Tonight I was reading this piece about bad choices in storage creating a cascading failure for an email service provider. Mistakes were compounded on mistakes here, but I think the smartest way to keep this from happening would be to avoid it all together.
The premise is pretty simple. Customer buys storage with redundant controllers. Customer installs equipment and forgets about it. Load increases to the point where it exceeds the capacity of one controller (no alert from equipment). One controller fails. Service slows to a crawl (customer is not monitoring the equipment).
Obviously there were a number of dumb things done here. Not monitoring load and allowing capacity to drop below N+1, resulting in a cascading failure when the first controller failed, is a big one (read up on Google’s gmail debacle from last year for another perfect example of this). Not monitoring for the hardware failure is another. Not engineering for growth is a major one.

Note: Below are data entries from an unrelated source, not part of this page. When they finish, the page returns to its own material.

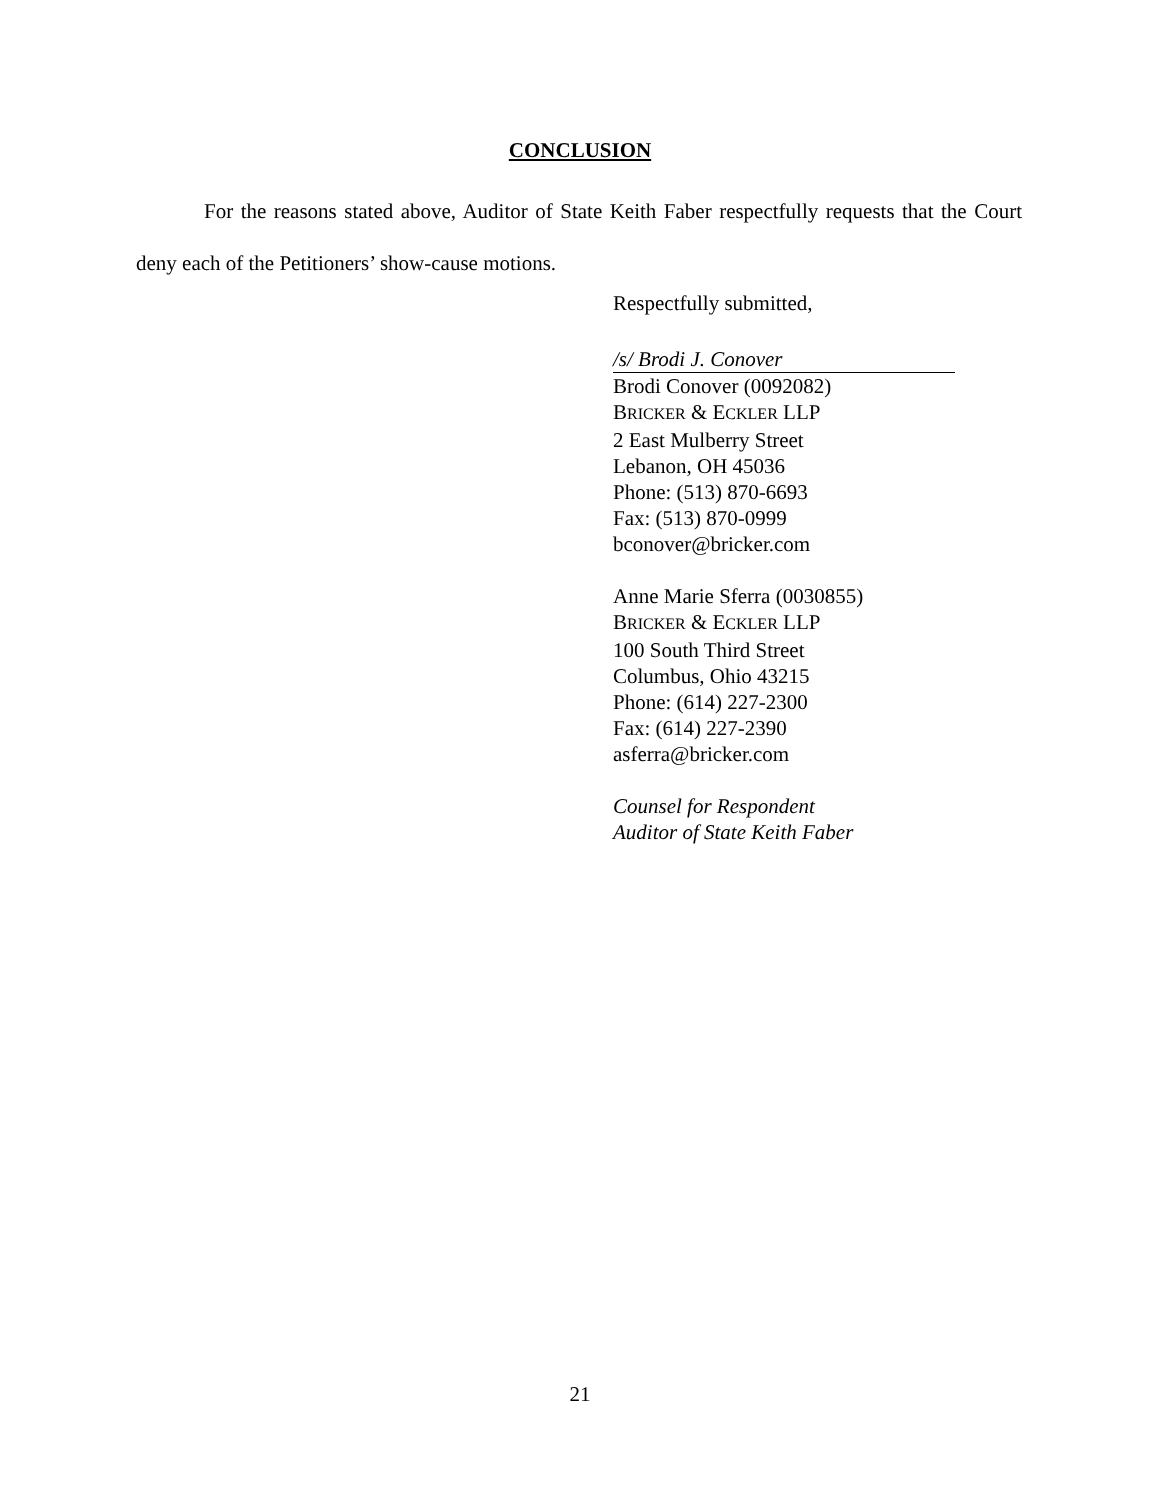CONCLUSION
For the reasons stated above, Auditor of State Keith Faber respectfully requests that the Court deny each of the Petitioners’ show-cause motions.
Respectfully submitted,
/s/ Brodi J. Conover
Brodi Conover (0092082)
BRICKER & ECKLER LLP
2 East Mulberry Street
Lebanon, OH 45036
Phone: (513) 870-6693
Fax: (513) 870-0999
bconover@bricker.com
Anne Marie Sferra (0030855)
BRICKER & ECKLER LLP
100 South Third Street
Columbus, Ohio 43215
Phone: (614) 227-2300
Fax: (614) 227-2390
asferra@bricker.com
Counsel for Respondent
Auditor of State Keith Faber
21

It goes without saying that doing a decent job of engineering and monitoring the equipment would have nipped this problem is the bud. Also, choosing equipment that was more proactive about alarming traffic overload conditions would have been a good idea, as well as better, albeit more expensive, redundancy.
I think there’s another, better, alternative. Build the service on an IaaS cloud computing service. Consider disaster recovery (or even better, disaster avoidance) with our cloud computing service.
Have a virtual server shut down unexpectedly? Our VM watchdog service automatically restarts it. Have a load balancer virtual machine fail? The redundant load balancer automatically takes over. Have a physical host server or the cloud pool master fail? Our host watchdog automatically restarts the virtual machines on a running host server.
Need more CPU power or memory? 30 seconds adds either one. Run out of capacity altogether? 5 minutes clones an existing virtual web server, sets a new IP address, and adds it to the balancer.
Not only can our cloud computing service handle almost anything short of a smoking hole disaster without having to be watched, flubbing capacity engineering is no longer an expensive and painful thing to correct. It’s now simple to avoid overload failures as well as adjust for unanticipated load increases. And best of all, you no longer have to deal with a fallible and overpriced piece of prima donna hardware in the data center.
The best solution to a problem usually is to avoid it completely in the first place.